İnsülin yok piyasada. Bir değerli kalem de ruhsal hastalıklar. Psikiyatri ilaçları, Alzheimer, şizofreni, demans üzere hastalıklarda kullanılan ilaçlar bulunamıyor. Bu şahıslar kutunun dahi değişmesine tahammül edemezler. Bu niçinle muadil vermek de epey güç. bir daha tıpkı biçimde göz damlaları, astım ilaçları da şu anda piyasada bulunamıyor.
“
“Bir sefer yüzde 25 artırım yapılacağına, birebir oran üçe bölünmeli”

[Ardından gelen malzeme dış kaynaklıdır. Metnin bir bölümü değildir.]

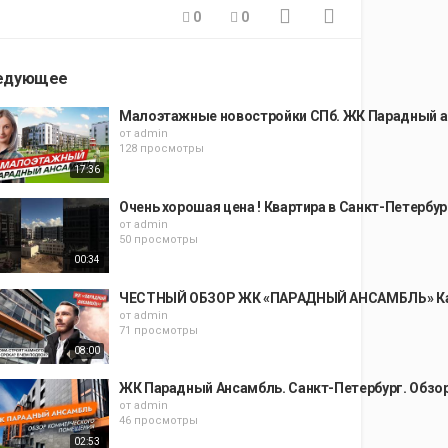
0
0
едующее
Малоэтажные новостройки СПб. ЖК Парадный а
от
admin
128 просмотры
17:36
Очень хорошая цена ! Квартира в Санкт-Петербу
от
admin
50 просмотры
00:34
ЧЕСТНЫЙ ОБЗОР ЖК «ПАРАДНЫЙ АНСАМБЛЬ» Качес
от
admin
71 просмотры
08:00
ЖК Парадный Ансамбль. Санкт-Петербург. Обз
от
admin
46 просмотры
02:53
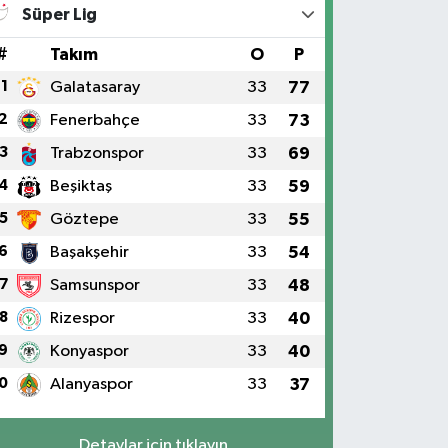
Süper Lig
#
Takım
O
P
1
Galatasaray
33
77
2
Fenerbahçe
33
73
3
Trabzonspor
33
69
4
Beşiktaş
33
59
5
Göztepe
33
55
6
Başakşehir
33
54
7
Samsunspor
33
48
8
Rizespor
33
40
9
Konyaspor
33
40
0
Alanyaspor
33
37
Detaylar için tıklayın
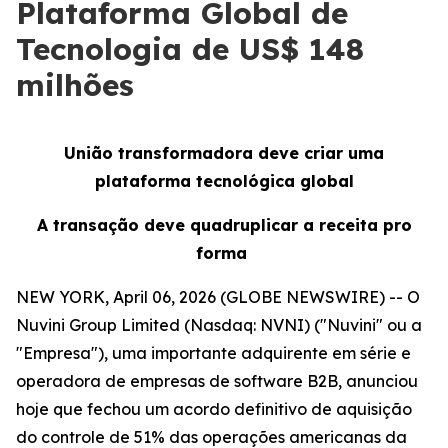
Plataforma Global de
Tecnologia de US$ 148
milhões
União transformadora deve criar uma
plataforma tecnológica global
A transação deve quadruplicar a receita pro
forma
NEW YORK, April 06, 2026 (GLOBE NEWSWIRE) -- O
Nuvini Group Limited (Nasdaq: NVNI) ("Nuvini" ou a
"Empresa"), uma importante adquirente em série e
operadora de empresas de software B2B, anunciou
hoje que fechou um acordo definitivo de aquisição
do controle de 51% das operações americanas da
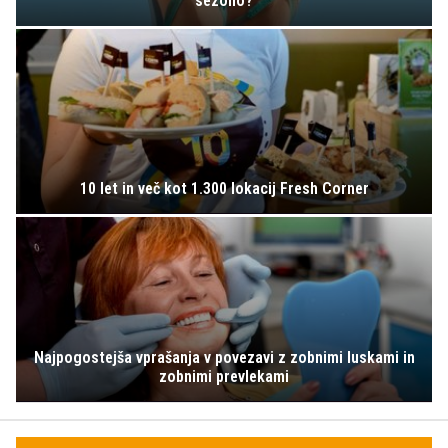
sezono?
10 let in več kot 1.300 lokacij Fresh Corner
Najpogostejša vprašanja v povezavi z zobnimi luskami in
zobnimi prevlekami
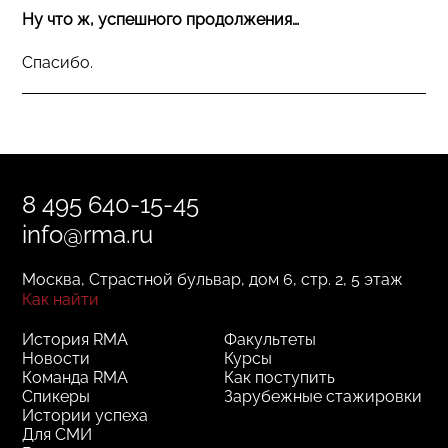
Ну что ж, успешного продолжения…
Спасибо.
8 495 640-15-45
info@rma.ru
Москва, Страстной бульвар, дом 6, стр. 2, 5 этаж
Как найти
История RMA
Факультеты
Новости
Курсы
Команда RMA
Как поступить
Спикеры
Зарубежные стажировки
Истории успеха
Для СМИ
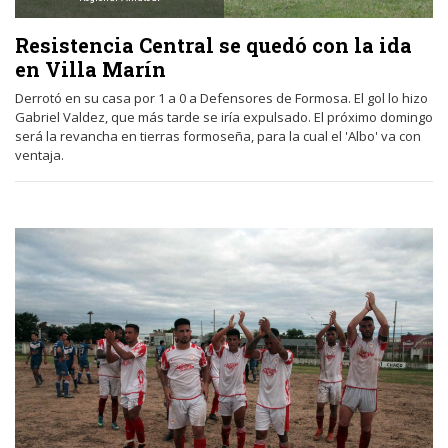
Resistencia Central se quedó con la ida
en Villa Marín
Derrotó en su casa por 1 a 0 a Defensores de Formosa. El gol lo hizo
Gabriel Valdez, que más tarde se iría expulsado. El próximo domingo
será la revancha en tierras formoseña, para la cual el 'Albo' va con
ventaja.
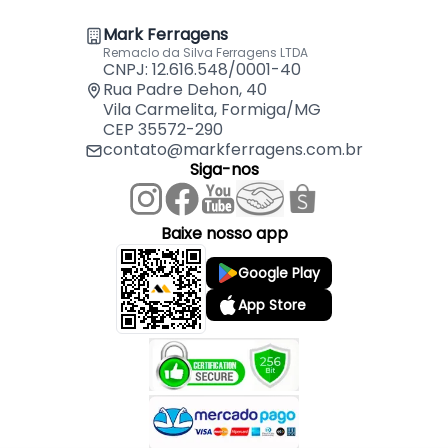
Mark Ferragens
Remaclo da Silva Ferragens LTDA
CNPJ: 12.616.548/0001-40
Rua Padre Dehon, 40
Vila Carmelita, Formiga/MG
CEP 35572-290
contato@markferragens.com.br
Siga-nos
Baixe nosso app
Google Play
App Store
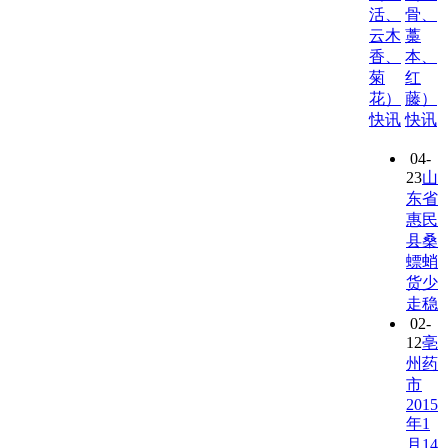
活、
骨、
云木
藁
香、
本、
菊
红
花）
藤）
快讯
快讯
04-
23
山
东省
惠民
县桑
螵蛸
货少
走稳
02-
12
亳
州药
市
2015
年1
月14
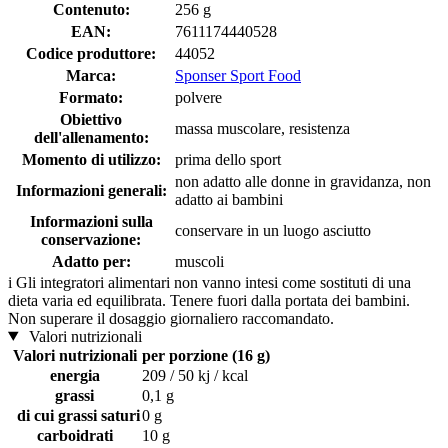
Contenuto:
256 g
EAN:
7611174440528
Codice produttore:
44052
Marca:
Sponser Sport Food
Formato:
polvere
Obiettivo
massa muscolare, resistenza
dell'allenamento:
Momento di utilizzo:
prima dello sport
non adatto alle donne in gravidanza, non
Informazioni generali:
adatto ai bambini
Informazioni sulla
conservare in un luogo asciutto
conservazione:
Adatto per:
muscoli
i
Gli integratori alimentari non vanno intesi come sostituti di una
dieta varia ed equilibrata. Tenere fuori dalla portata dei bambini.
Non superare il dosaggio giornaliero raccomandato.
Valori nutrizionali
Valori nutrizionali
per porzione (16 g)
energia
209 / 50 kj / kcal
grassi
0,1 g
di cui grassi saturi
0 g
carboidrati
10 g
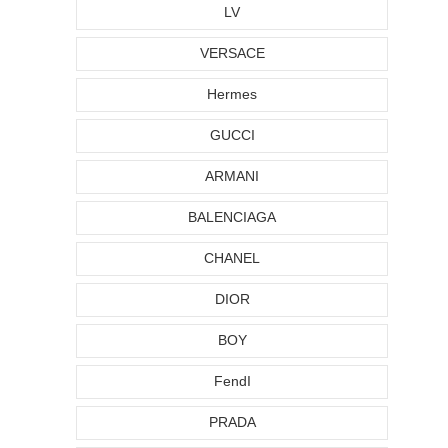
LV
VERSACE
Hermes
GUCCI
ARMANI
BALENCIAGA
CHANEL
DIOR
BOY
FendI
PRADA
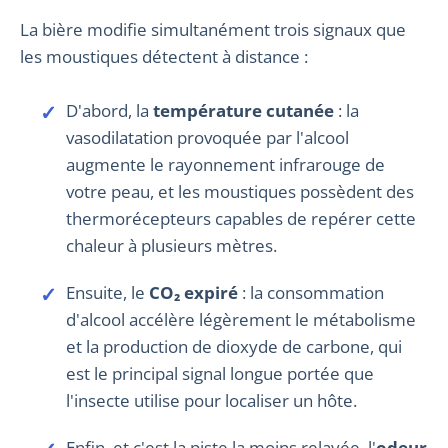
La bière modifie simultanément trois signaux que
les moustiques détectent à distance :
D'abord, la
température cutanée
: la
vasodilatation provoquée par l'alcool
augmente le rayonnement infrarouge de
votre peau, et les moustiques possèdent des
thermorécepteurs capables de repérer cette
chaleur à plusieurs mètres.
Ensuite, le
CO₂ expiré
: la consommation
d'alcool accélère légèrement le métabolisme
et la production de dioxyde de carbone, qui
est le principal signal longue portée que
l'insecte utilise pour localiser un hôte.
Enfin, et c'est la piste la moins relayée, l'
odeur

Zozan Padel’e bakılırsa her yıl yaşanan ilaç sorunu, fiyatlama siyasetinin değişmesiyle azaltılabilir. Padel, “Yılda bir sefer yüzde 25 artırım yapılacağına tıpkı oran üçe bölünmeli. Küçük güncellemeler yapılmalı. bu biçimdece risk yayılmalı” dedi.
İlaç kesiminin yüzde 60’ının ithale dayandığına vurgu yapan Padel, “Yerliler de hammaddede yüzde 75 ithal bağımlı. Uzun vadede yerlileşme kaide. Hammadde ve bitmiş eserde yerlileşme teşvik edilmeli” diye konuştu.